3. Evaluate models — Present scenarios to language models and measure exact match accuracy against human ground truth. Models must predict both Pokémon's actions (moves, switches, etc.) to score correctly.
4. Rank performance — Compute pairwise ELO ratings by comparing models head-to-head on identical scenarios, plus traditional metrics like accuracy, latency, and cost.

Pairwise ELO Rankings

Rather than averaging human ratings where models succeeded, PokéBench uses robust head-to-head comparisons. When two models face the same scenario, the one that gets it right (while the other fails) wins that matchup. ELO ratings start at 1000 (matching Pokémon Showdown's base rating) and adjust based on pairwise performance.

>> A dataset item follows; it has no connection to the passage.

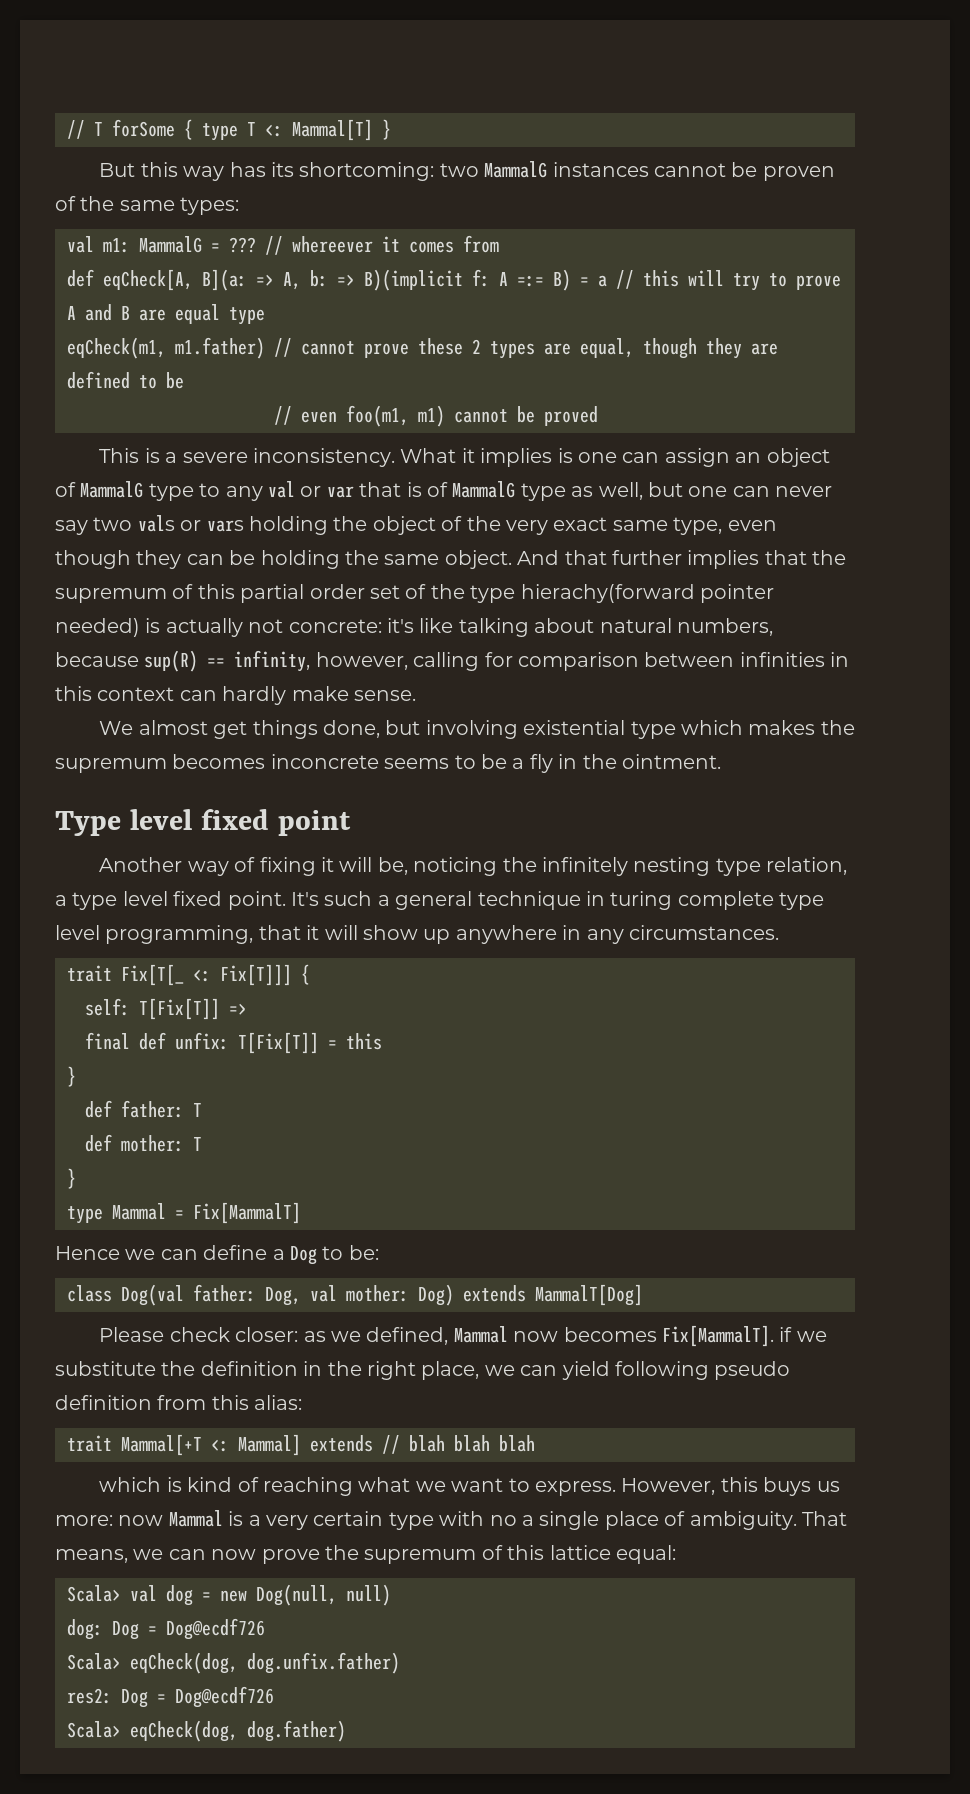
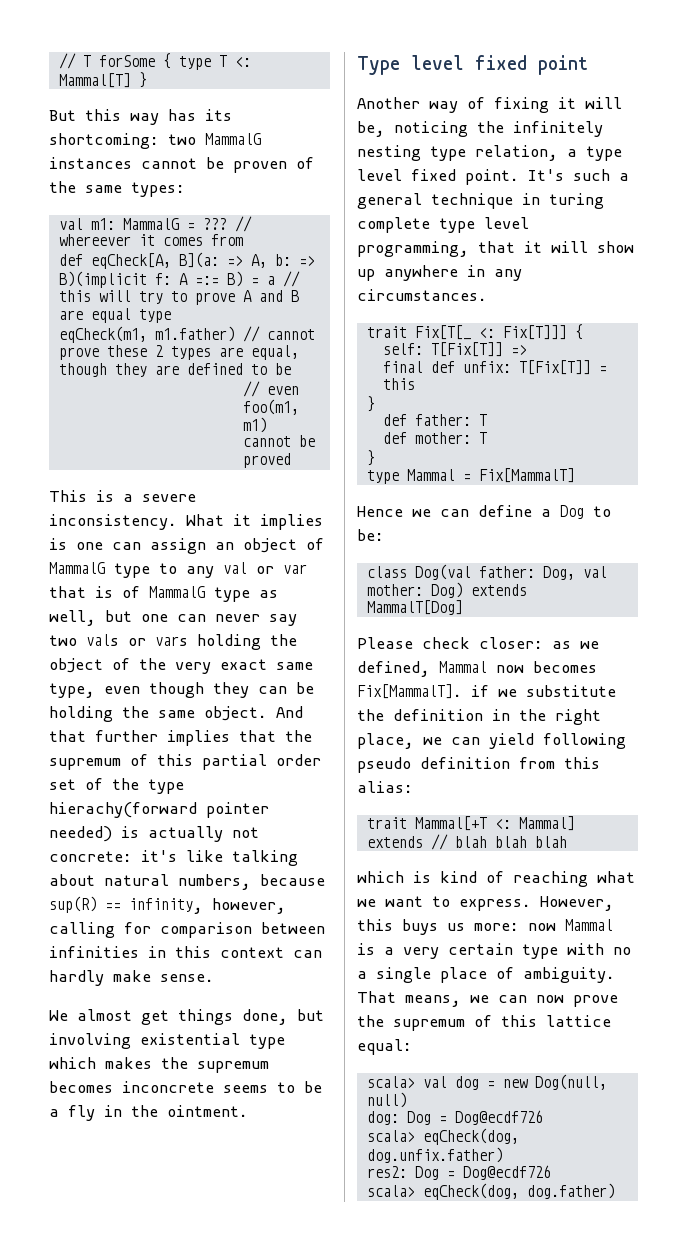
[67,1585,121,1602] Scala> -> [366,1076,415,1088] scala>
[67,1653,121,1670] Scala> -> [366,1130,415,1142] scala>
[67,1721,121,1738] Scala> -> [366,1185,415,1197] scala>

  • Rating: Bradley-Terry model ELO computed from win-loss records across all pairwise matchups (base: 1000)
  • Confidence: Statistical certainty of the rating based on sample size (0-100%)
  • Credible interval: Plausible range for the true ELO rating (±X points)
  • Win rate: Overall percentage of head-to-head victories against other models
  • Sample size: Number of pairwise comparisons the rating is based on

Additional Metrics

  • Accuracy: Exact-match rate of predicted actions per scenario, broken down by ELO bin
  • Latency: Average response time per API request (milliseconds)
  • Cost: Total USD cost as reported by the model provider
  • Performance per Dollar: Overall accuracy divided by total cost spent
  • Token Usage: Input and output tokens consumed during evaluation

Usage & Setup

CLI Commands:
bun run --cwd packages/cli dev:once scrape --format gen9vgc2025 --count-per-bin 120
bun run --cwd packages/cli dev:once scenarios --source data/replays
bun run --cwd packages/cli dev:once eval --input data/scenarios/scenarios.json
Model Providers: Models are accessed via OpenRouter. Set your OPENROUTER_API_KEY environment variable.
Data Pipeline: Results are written to runs/<version>/<bin>/*.summary.json for analysis and visualization.

PokéBench is experimental research software. Results should be interpreted carefully and in context. The benchmark measures a specific type of strategic reasoning under competitive constraints, which may not generalize to other AI capabilities.